Front running makes for a confusing cybersquatting case.
Auction front running is black mark on the domain name market.
Front runners email potential buyers of a domain name before winning a domain name auction, usually as a domain name expires. If they find an eager prospect for the domain, they bid up the price of the domain to win it and sell it to the buyer.
The practice is highlighted in a recent UDRP, Stonz Wear Inc. v. Domain Admin, Level2 LLC.
Stonz Wear was bombarded with offers to buy the domain Stonz.com before the domain was auctioned on NameJet. The company engaged with some of the inquirers, including one “Dan Wilson”, who worked for the Respondent.
The Respondent, which won the auction, explained to Stonz Wear that the inquiries it received (other than from Dan Wilson) were from front runners. It called the practice nefarious and said it doesn’t condone it.
But Stonz Wear pointed out that, based on the auction timeline, Level 2 LLC was one of the front runners itself! Dan Wilson reached out prior to the end of the auction.
The World Intellectual Property Organization panel found in favor of Stonz Wear and ordered the domain transferred.
Stonz Wear lost a prior UDRP it filed on this name against a previous owner.
Wait is this Thomas Steen? Level 2, this crud is still going on Namejet didn’t stop this guy yet?
Can anyone who participated in the auction confirm? Is that MarkMon?
https://www.namepros.com/threads/faheem-chapnames-level2-scam.944946/
markmon is a front runner and I caught him and reported to Namejet but they didn’t any action and Namejet thinks nothing wrong with this business model
https://www.namepros.com/threads/negotiating-with-front-runners-namejet-user-markmon.1129672/
corplaw is another front runner
Totally agree with Praveen.
This clucking shows why domain investors remain prey animals.
There are 27 other Stonz companies in the WIPO database. There was a STONZ.COM domain registration many years before this Complainant came into being, and a STONZ.COM website present for a full decade before their 2011 trademark registration. Those facts bounce this dispute absolutely free and clear of the ACPA, and therefore, even further yet from the reach of the UDRP.
This is not ‘nefarious’ behavior—a ‘do you want us to go fetch’ service will be legitimized under law the first moment an actual jurist examines the issue. Those 27 ‘Stonz’ companies will have no idea how to navigate the esoteric domain drop auction process. If it were a ‘non-Chinese’ suit from MarkMonitor executing this service, no one would bat an eye. And it is inane that the WIPO should be harnessed by one of the 27 mark users to shaft the other 26 out of this domain. Those two panelists know that a federal court would side with the dissent, this is settled law after AirFX. So why is the WIPO allowing Turner and Bernstein to remain on rosters?

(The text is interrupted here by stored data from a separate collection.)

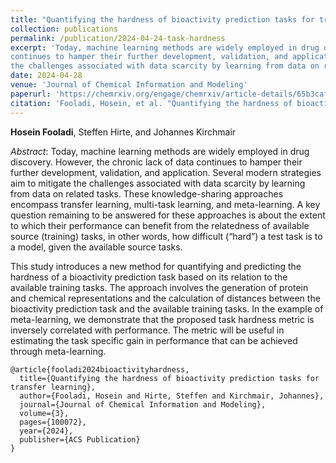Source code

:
 ```yaml
---
title: "Quantifying the hardness of bioactivity prediction tasks for transfer learning"
collection: publications
permalink: /publication/2024-04-24-task-hardness
excerpt: 'Today, machine learning methods are widely employed in drug discovery. However, the chronic lack of data 
continues to hamper their further development, validation, and application. Several modern strategies aim to mitigate 
the challenges associated with data scarcity by learning from data on related tasks.'
date: 2024-04-28
venue: 'Journal of Chemical Information and Modeling'
paperurl: 'https://chemrxiv.org/engage/chemrxiv/article-details/65b3cafd9138d23161cc5ea4'
citation: 'Fooladi, Hosein, et al. "Quantifying the hardness of bioactivity prediction tasks for transfer learning" Journal of Chemical Information and Modeling (2024)'
---
```

**Hosein Fooladi**, Steffen Hirte, and Johannes Kirchmair

*Abstract*: Today, machine learning methods are widely employed in drug discovery. However, the chronic lack of data
continues to hamper their further development, validation, and application. Several modern strategies aim to mitigate
the challenges associated with data scarcity by learning from data on related tasks. These knowledge-sharing approaches
encompass transfer learning, multi-task learning, and meta-learning. A key question remaining to be answered for these
approaches is about the extent to which their performance can benefit from the relatedness of available source (training) tasks, in other words, how difficult (“hard”) a test task is to a model, given the available source tasks.

This study introduces a new method for quantifying and predicting the hardness of a bioactivity prediction task based on its relation to the available training tasks. The approach involves the generation of protein and chemical representations and the calculation of distances between the bioactivity prediction task and the available training tasks. In the example of meta-learning, we demonstrate that the proposed task hardness metric is inversely correlated with performance. The metric will be useful in estimating the task specific gain in performance that can be achieved through meta-learning.

```{bibtex}
@article{fooladi2024bioactivityhardness,
  title={Quantifying the hardness of bioactivity prediction tasks for transfer learning},
  author={Fooladi, Hosein and Hirte, Steffen and Kirchmair, Johannes},
  journal={Journal of Chemical Information and Modeling},
  volume={3},
  pages={100072},
  year={2024},
  publisher={ACS Publication}
}
```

The ACPA was created to address a very specific targeting issue faced by ‘distinctive’ marks at the birth of the internet. But now that we have 7.5 billion people trading online, and now that all companies have had a two-decade grace period to notice that the internet may be ‘a thing,’ that specious window is a pinhole. (i.e., VERIZNWIRELES.COM.) The first domain registration date ‘by anyone ever in time’ was always the ACPA’s relevant date, not renewals and later registrations. We know this from the Senate record on targeting. This date has since been addressed in federal court and affirmed.
‘Date of first registration by anyone’ is also the dispositive date because domain alienability is flatly mandatory for personal safety. Safety is an overriding and threshold consideration in property law. What mental pygmy doesn’t grasp what threats arise when domains like VOICE.COM are selling for $30,000,000 USD? The millions of people who own domain names prefer not to be shoved under subway trains or stabbed in alleys, you panelist parasites. A multi-million-dollar asset, sold off in probate or dropped under threat—now available for just $10!
Can we get police intervention at the WIPO immediately, please? It is amazing that fora and panelists must be forced to adhere to the language, intent, and federal court decisions, just so individuals can keep themselves and their families safe.
What a squalid, self-promotion toilet is the WIPO for panelists Adam Turner and David H. Bernstein. Unlike federal judges, they have no duty to extrapolate life-threatening consequences. No accountability for a bloody slippery slope. Their only waking concern is drumming up business for themselves.